As he witnessed aggressive birds feeding among the stunning beauty, he was reminded it was a land of both life and death where only the strong survive.

South Georgia has an estimated 30 million breeding birds, including sevenmillion penguins, twomillion fur seals and 50% of the world’s southern elephant seals.

But Mr Yeoman was surprised by the numerous icebergs.

Cole Yeoman
Cole Yeoman
It was unusual for them to be seen in the area.

"We saw the icebergs before we saw the island."

"It was kind of everything we had anticipated and more ... Seeing the island for the first time was just incredible.

"This beautiful moment just kind of emerged out of the thick, thick fog."

Bad weather delayed the ship’s departure. Then the two-and-a-half-hour sailing across the choppy Scotia Sea had all on board reaching for seasickness cures.

Living at sea was a new experience for Yeoman, and the rough seas proved a challenge for a decent sleep.

"The first night we were all pretty queasy just adjusting to the boat, especially because they set off at full pace out of the harbour straight away."

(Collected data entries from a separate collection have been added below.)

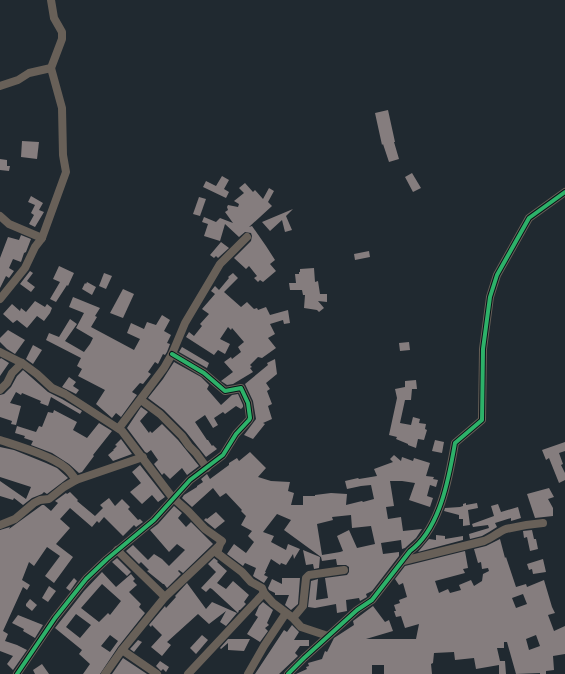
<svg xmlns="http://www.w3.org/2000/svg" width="565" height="674" font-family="'Sofia Sans Condensed',sans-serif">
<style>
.building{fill:#857d7e;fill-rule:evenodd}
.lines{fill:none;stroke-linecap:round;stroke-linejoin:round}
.minor{stroke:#686058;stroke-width:8}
.cycleway-casing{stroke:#0b1218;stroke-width:6}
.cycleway{stroke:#2db169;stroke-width:4}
</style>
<rect width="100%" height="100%" fill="#202930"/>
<g class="building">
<path d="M388,110L395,142H394L399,159L389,162L383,144L382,145L375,113Z"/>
<path d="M22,141L39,142L37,159L21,157Z"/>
<path d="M0,159L7,160V166H10L9,171L0,170Z"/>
<path d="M412,173L421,188L413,192L405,177Z"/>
<path d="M222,176L229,180L224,189L229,192L226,198L203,187L206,181L216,186Z"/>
<path d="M245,183L253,192L255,190L263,199L269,188L274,191L268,202L272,206L249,227L252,226L266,246L275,260L270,264L276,271L263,282L260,280L258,282L254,278L257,276L249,266L246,269L234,258L251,241L252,236L251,233L245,232L239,237L225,224L220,241L204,236L208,224L202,222L204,217L216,222L220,218L233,223L225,212L228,210L227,207L228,205L238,207L239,204L234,201L244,193L239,188Z"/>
<path d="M31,196L43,203L39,210L44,212L35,227L29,224L34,215L31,213L35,205L28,202Z"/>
<path d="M199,197L206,199L200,216L193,214Z"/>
<path d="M293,209L286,216L292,230L285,232L282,220L270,231L262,222Z"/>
<path d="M21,235L31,239L26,252L24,253L21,262L13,259L9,268L14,271L9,278L6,276L0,288V258L8,237L19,240Z"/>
<path d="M221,242L229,248L218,258L216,256L214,258L210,255Z"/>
<path d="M369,251L370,257L355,260L354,254Z"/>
<path d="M59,266L74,273L68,286L67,285L56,302L50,299L60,282L53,279Z"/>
<path d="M314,268L315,282L318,281L320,294H327V302L318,301L324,308L319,312L317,310L304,308L305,295H303L302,290H290L289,283H296L295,274H299V272H300V269Z"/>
<path d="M30,271L33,273L27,281L35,287L31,292L20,284Z"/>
<path d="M104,273L112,276L106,289L99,286Z"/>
<path d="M233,273L238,278L224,292L241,307L247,302L254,309L257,308L258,310L266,307L270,315L288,310L290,323L284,324L283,320L270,324L275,334L268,338L276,348L262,358L258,357L250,365L252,367L250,368L253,372L233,384L227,385L221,381L233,372L224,362L231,357L232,359L241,352L238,347L244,342L232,328L231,330L228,327L220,339L230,344L225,354L218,350L214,355L186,337L189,332L194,336L202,326L200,324L209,314L202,309L215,294L211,291L215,286L219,290L229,278L228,277Z"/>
<path d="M87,282L96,287L92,295L82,289L85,283L86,284Z"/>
<path d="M123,289L134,294L123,318L110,313Z"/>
<path d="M73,297L100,308L95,316L97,317L91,327L134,350L140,339L127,333L131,323L144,329L147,322L156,325L162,315L170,320L164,331L171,335L167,343L170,344L167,352L165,355L163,354L158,364L155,362L148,372L151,374L143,384L140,383L139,384L132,392L137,395L121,417L116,413L112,418L96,404L105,390L78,376L82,369L77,366L81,358L46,340L49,333L59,337L70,319L77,324L65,341L84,352L90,344L93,338L76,328L84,313L69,307Z"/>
<path d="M35,301L45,307L47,304L52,308L50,313L44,321L37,316L27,328L17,320L13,323L3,314L12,304L20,311L21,308L26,312Z"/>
<path d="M8,330L25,340L15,354L7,349L0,342V338Z"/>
<path d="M409,342L410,350L400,351L399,343Z"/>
<path d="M33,345L42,350L33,364L26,359Z"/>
<path d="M182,347L209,363L207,368L179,352Z"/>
<path d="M1,358L9,363L0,376V359Z"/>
<path d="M275,359L277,374L266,383L270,389L267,391L272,404L268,406L272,419L263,423L265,424L253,439L244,435L256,419L253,401L245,384L268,365L267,363Z"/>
<path d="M174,362L201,377L209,385L207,389L221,405L232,395L238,394L243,405V407L241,409L236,406L225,414L223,412L214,418L218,425L213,428L205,415L195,422L207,440H208L212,446L213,445L217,449L206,457L186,432L164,410L148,398L163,379Z"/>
<path d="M23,370L48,392L62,399L82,411L80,414L51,397L48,406L40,403L41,401L22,393L21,395L16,392L10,403L21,406L16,425L11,424L12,421L0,417V395L4,394L11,387L17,376Z"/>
<path d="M69,377L76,382L73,386L79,390L76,394L62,387Z"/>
<path d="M416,380L417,389H412L411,400H405L400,423L411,425L413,417L420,419L419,423L426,424L425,429L427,430L424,440L418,439L416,448L408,445V444L396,439L397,437L389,435L397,398L395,389L405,387V381Z"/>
<path d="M141,407L148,412L140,421L149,433L150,431L152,433L162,424L178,440L199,466L187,475L182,468L170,479L164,473L162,475L154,464L158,460L151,450L147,453L145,452L127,428Z"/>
<path d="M54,410L77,422L73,430L87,438L99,423L112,431L93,455L94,456L82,472L79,473L69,464L52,453L31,445L33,441L24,438L25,436L15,433L17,426L36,432L39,426L42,427L48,412L53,413Z"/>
<path d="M121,439L132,454L113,461L108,455L114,450H113L117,446L115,445Z"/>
<path d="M435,440L444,442L442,453L432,451Z"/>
<path d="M565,442V451L559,453L563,464L561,465L565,473V480L559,483L549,458L546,460L542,450Z"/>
<path d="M0,447L14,450L46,463L57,468L68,478L47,494L44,492L42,494L32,498L23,505L14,498L13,500L0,496V481L26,499L31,487L0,477Z"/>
<path d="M250,452L266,468L258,477L271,481L290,482L288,491L294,493L291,505H303V496H315V495L331,493L347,494L346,505L362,501L363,502L374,499L371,485L361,486L347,489L345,481L358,478L359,479L377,476L374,469L393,462L390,459L394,455L401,461L402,457L413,461L414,458L430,463L426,476L434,477L433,479L438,480L436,487L430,485L427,496L433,498L430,507L409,500L415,483L402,481H390L394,506L386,507L388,519L401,517L403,531L422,529L416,538L405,548L402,549L401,540L381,543L383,554L399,552V556L372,591L366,594L367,597L360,601L359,598L346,600L347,611L337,613L336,604L315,608L308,607L311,581L318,579L316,600L328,598L325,578L347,575L349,572V567L346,565H337L336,559L322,561L321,557L284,530L291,520L277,514L263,532L274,536L271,542L286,550L288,544L300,549L294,559L293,554L286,565L281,563L280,565L271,559L265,572H266L264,575L268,577L264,583L253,576L256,568L245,563L243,566L227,554L234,544L246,553L254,542L248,536L252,531L241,525L246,516L241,511L242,510L226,493L220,497L213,488L192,507L182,498L184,495L197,487V486L203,482L201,479L207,474L210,479L229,465V463L237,458L239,461ZM351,515L352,528L371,526L375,544L357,548L349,530L337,536L343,551L340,552L322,555L317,524L333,520L332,517Z"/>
<path d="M140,465L165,497L158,502L152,495L142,504L130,492L141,483L132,472Z"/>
<path d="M549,488L554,497L548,499L553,508V516L535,518L527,494Z"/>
<path d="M70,492L78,500L77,501L95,516L103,508L100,505L109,498L115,506L122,499L130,507L128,509L138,520L140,519L143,522L136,527L134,525L123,536L104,517L99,523L97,521L92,527L70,508L60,519L70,528L56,544L73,557L54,583L45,576L60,556L47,547L34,566L29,562L22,580L30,585L27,590L23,587L3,631L8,634L5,641L17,645L27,650L13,670L7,664L13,656L0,651V530L10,527L9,529L42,505H44L51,511L58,503L55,501L66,493L67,494Z"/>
<path d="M466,503V505L477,503L478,508L468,510L470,525L463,526V519H459V515L444,511L445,508L460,507L463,506V504Z"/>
<path d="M498,504L501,512L518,507L521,518L511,521V518L495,523L497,527L489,532L482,536L470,539L469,534L489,528L488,525L473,527L472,524L494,516L491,506Z"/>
<path d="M174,506L182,513L178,518L186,527L191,522L213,544L183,573L179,570L178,571L181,574L167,588L164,584H163L147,571L149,570L141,562L139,564L126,551L133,545L148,560L154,554L162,559L169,566L185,550L177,544L169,552L150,530L158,524Z"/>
<path d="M216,512L225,521L215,529L204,520L206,518L207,519Z"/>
<path d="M532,530L534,539H536L538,549L530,551L527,537L524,538L523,531Z"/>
<path d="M436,535L445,536V539L463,536V540L418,552L429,539L436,540Z"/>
<path d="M500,539L505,558L506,557L516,587L526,584L527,587L544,580L552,607L555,613L548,615L554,631L565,626V654L553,656L554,670L546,671V674H540V673L516,674L507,642H504V648H497L500,661H505L506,674H499V665L476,669L474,658L455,660L454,652L434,653L433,663L431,664L432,674H384V665H372V674H296L307,669L306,667L309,666L308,663L322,659L325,651L327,652L334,638L354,625L353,621L373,606L385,622L389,620L393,631L366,639H416L419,624L405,628L401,616L396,617L394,611H396L394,605L400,603L399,600L407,597L403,583L399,585L395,579L405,566L465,551L468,568L463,569L465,573L435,581L439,593L448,589L450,593L461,590L459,585L471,580L474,586L482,581L483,574L489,571L488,568L482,569L481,562L478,563L474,549L486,546ZM523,594L527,604L516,608L512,598ZM536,635L540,646L529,650L526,639Z"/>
<path d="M303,550L320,557L319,568L314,569L313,564L306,565Z"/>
<path d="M117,558L131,572L127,576L112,562Z"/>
<path d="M214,558L218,561L217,562L227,571L217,583L226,589L233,581L249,595L244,602L246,604L240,610H239L238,613L212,589L210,588L206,592L201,588L216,572L208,564Z"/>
<path d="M543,559L546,572L533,574L532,569L529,570L527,564Z"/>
<path d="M102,572L116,587L131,574L135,579L133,581L137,585L129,592L141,604L139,607L145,613L118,647L100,674H83L90,664L79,654L82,650L55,628L84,591ZM102,584L121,601L110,615L108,613L99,622L81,608ZM76,614L91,625L80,638L66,627ZM110,635L118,641L110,652L101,646Z"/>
<path d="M74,578L77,581L70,591L66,588Z"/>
<path d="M282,578H300L298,604L291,610L285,605L289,595H275V593L269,590L268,588L272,579L282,584Z"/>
<path d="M187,583L206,609L212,602L237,613L226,626L220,622L226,611L209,624L198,614L167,642L171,645L162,656L151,647L162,635L152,625L151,627L149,625L165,606L166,608L176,597L175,596Z"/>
<path d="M49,586L56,591L48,602L42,598Z"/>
<path d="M30,599L37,605L32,611L26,606V604Z"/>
<path d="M263,602L273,610L267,623L269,625L265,628L268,631L260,642L247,634L258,617L255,615L259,606Z"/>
<path d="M18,615L43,625L35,638L23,631L24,629L12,623Z"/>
<path d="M292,625L299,632L294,640H309V646H300L295,653L298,656L279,674H255L284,630L287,632Z"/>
<path d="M202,635L208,640L196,654L190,648Z"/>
<path d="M228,639H250L244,651L228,650V643L221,649L220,648Z"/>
<path d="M138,640L142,642L134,652L130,649Z"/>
<path d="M123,658L147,674H112Z"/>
<path d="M160,661L169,667L166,672L163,669L161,671L156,666Z"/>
<path d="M42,664L49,674H35L33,670Z"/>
</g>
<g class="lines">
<g class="minor">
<path d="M0,86L18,80L29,73L51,68L62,39V32L54,18L51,0"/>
<path d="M0,216L9,224L42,238"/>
<path d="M0,299L25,268L35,247L42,238L66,172L63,155L62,108L51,68"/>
<path d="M0,352L22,363L37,374L52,388L65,394L122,431L172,497L188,511L205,529L222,541L220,544L217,553L242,572L251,582L262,588L264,593L273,603L293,618L301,627L328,636"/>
<path d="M0,390L7,383L12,373L22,363"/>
<path d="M141,400L160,414L182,436L189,446L196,453L207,468"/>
<path d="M119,428L164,368L172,354L185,323L220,264L247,237"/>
<path d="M0,440C18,446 52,456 66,468C70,471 73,476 76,480"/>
<path d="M0,525L15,519L34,503L40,500L49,499L64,487L76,480L143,457"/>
<path d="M117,550L165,597L218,547"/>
<path d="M403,561L484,541C492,538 498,532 506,529C518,526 531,524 543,523"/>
<path d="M293,618L303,606L306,578L309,575L344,570"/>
<path d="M122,650L157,674"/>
<path d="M17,674L55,618L86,579L107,559L154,520L190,480L223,455L236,434L249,420L250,418L248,403L241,388L225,391L204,373L172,354"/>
<path d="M105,674L122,650L165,597"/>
<path d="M188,674L264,593"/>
<path d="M248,674L264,646L286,613"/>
<path d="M288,674L304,658L357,610L372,600L410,551C440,529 449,478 455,443L482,420L483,349L490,297L497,275L529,218L565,192"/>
</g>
<g class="cycleway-casing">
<g id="cycleway">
<path d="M17,674L55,618L86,579L107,559L154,520L190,480L223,455L236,434L249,420L250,418L248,403L241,388L225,391L204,373L172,354"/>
<path d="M288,674L304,658L357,610L372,600L410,551C440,529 449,478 455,443L482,420L483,349L490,297L497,275L529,218L565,192"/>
</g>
</g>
<use href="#cycleway" class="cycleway"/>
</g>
</svg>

An elephant seal announces himself.
An elephant seal announces himself.
The combination of constant rolling motion, seasickness tablets and adapting to ship life sapped his energy, which made his bunk a welcome sight at the end of each day.

But there was no escaping the constant motion.

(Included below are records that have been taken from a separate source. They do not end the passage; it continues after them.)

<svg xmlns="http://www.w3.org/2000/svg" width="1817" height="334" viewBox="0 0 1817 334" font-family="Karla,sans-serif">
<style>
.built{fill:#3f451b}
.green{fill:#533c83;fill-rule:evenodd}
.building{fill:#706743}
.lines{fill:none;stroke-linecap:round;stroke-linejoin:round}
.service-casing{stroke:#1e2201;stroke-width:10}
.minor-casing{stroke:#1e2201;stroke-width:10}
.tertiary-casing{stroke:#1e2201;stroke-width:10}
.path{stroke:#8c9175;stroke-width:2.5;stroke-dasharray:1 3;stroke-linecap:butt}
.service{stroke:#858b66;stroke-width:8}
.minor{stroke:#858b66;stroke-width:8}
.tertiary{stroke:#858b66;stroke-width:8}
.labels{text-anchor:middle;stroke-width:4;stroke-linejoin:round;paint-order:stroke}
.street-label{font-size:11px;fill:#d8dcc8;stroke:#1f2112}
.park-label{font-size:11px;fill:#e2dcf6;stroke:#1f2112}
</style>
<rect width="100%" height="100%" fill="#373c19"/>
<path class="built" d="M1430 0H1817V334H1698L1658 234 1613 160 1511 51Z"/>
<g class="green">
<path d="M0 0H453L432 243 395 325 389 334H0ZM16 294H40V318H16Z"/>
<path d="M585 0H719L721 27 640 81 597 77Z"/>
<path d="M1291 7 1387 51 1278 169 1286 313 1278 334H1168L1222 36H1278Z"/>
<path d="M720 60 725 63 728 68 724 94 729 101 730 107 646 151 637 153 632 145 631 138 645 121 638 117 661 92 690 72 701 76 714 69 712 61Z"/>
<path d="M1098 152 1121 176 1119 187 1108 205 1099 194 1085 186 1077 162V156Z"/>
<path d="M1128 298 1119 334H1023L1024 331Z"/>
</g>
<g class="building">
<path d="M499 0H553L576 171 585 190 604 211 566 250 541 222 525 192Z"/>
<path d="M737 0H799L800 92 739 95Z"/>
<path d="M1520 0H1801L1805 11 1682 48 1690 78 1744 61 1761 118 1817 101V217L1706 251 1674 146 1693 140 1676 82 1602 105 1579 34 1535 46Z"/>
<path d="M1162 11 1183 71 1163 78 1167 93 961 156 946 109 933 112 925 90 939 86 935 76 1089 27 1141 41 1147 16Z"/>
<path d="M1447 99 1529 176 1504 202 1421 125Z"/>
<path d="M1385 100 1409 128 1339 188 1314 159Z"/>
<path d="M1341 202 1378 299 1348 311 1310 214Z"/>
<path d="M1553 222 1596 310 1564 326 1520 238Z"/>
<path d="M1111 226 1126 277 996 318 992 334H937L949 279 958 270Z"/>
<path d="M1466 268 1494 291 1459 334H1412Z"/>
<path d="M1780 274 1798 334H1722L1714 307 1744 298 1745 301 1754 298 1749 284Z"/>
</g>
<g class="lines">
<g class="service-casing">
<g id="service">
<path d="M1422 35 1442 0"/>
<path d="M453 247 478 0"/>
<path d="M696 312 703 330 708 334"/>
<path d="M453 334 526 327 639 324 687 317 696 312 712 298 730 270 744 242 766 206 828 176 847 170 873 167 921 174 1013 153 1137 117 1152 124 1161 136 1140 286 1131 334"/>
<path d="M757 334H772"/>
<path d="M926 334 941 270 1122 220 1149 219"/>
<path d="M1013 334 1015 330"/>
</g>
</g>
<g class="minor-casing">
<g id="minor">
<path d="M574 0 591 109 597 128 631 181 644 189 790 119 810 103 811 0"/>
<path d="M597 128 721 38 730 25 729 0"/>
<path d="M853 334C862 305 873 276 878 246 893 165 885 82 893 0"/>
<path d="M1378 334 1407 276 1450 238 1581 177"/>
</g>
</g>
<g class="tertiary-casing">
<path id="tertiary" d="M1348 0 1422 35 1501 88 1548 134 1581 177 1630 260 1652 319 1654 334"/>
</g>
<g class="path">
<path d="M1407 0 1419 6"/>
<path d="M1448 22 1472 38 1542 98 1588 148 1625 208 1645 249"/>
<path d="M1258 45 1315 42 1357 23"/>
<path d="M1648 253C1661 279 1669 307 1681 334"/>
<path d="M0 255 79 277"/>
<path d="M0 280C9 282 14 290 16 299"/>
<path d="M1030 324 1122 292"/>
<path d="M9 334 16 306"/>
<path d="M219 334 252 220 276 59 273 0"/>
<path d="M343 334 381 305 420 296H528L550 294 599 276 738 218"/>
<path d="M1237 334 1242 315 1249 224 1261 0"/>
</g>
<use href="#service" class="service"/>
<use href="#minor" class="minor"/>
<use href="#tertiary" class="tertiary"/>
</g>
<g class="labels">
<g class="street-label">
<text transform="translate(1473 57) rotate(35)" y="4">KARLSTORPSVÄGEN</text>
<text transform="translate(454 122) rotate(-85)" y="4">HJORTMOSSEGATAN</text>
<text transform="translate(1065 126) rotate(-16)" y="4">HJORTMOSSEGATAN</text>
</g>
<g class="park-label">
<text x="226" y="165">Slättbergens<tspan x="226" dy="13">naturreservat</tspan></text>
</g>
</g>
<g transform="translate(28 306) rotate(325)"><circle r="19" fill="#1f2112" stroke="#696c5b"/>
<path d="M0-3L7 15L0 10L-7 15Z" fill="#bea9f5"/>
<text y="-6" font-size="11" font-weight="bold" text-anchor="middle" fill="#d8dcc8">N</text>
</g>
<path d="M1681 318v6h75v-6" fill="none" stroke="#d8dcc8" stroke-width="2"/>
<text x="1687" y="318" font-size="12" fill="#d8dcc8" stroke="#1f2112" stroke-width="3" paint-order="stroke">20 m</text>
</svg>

"You’re lying in your bed and then suddenly it'll hit a wave and pitch sideways at the same time and you're just like, ‘this is it, this is how it ends. We're going over’."

Reflecting on Shackleton’s hardships made him appreciate the luxury of the cruise ship he was on.

"We were pitching and tossing around in the swells. But we were in a beautiful big fancy cruise boat and they were in a little tiny wooden lifeboat — they were strung together to get across the ocean to the island in the same weather or worse."

On board, evenings were filled with topical talks from the many conservationists, security specialists, geologists, ecologists and history professors on the trip.

"We had people on board who are just absolute bird nerds ... you learn so much from them.

A king penguin walks around the island.
A king penguin walks around the island.
"It was definitely intense and full on ... a load of fascinating knowledge and experiences. But full on in the best kind of way.

"So there was a lot of learning around weather and wildlife and the history."

Mr Yeoman also shared ship life with former New Zealand prime minister and Antarctic Heritage Trust patron Helen Clark.

It was an absolute pleasure to get to meet her as as well, he said.

The planned documentary he was filming included capturing footage of the crew members and the expedition.

"So you're kind of trying to get all those shots of people enjoying the island.

"We got to go visit Shackleton's grave at Grytviken — everyone had a wee toast around his grave."

A giant petrel is one of the many birds which call South Georgia home.
A giant petrel is one of the many birds which call South Georgia home.
An expedition team substituted a preplanned climb for an alternative.

For about eight hours, shipmates watched progress from the safety of the ship.

"We could all see them at the top as little wee specks. I think for a lot of the passengers, we were living vicariously through those guys doing their mountain attempt ... it was pretty special ... It apparently had people out in their underwear cheering on the balcony as the expedition team returned."

While the South Atlantic ocean had provided its challenges, re-entry into life in New Zealand was also a bumpy ride for Mr Yeoman.

Close to his departure from the island, he heard a family member had died.

"You’ve kind of got this constant, non-stop overstimulation and then suddenly it’s over and you’re back in New Zealand.

"You go from this beautiful experience where you're off the grid, out of touch with everything, and then back into the messy and quite broken world.

"It's just an odd thing to kind of try reconcile after just seeing all this wonder and beauty," he said.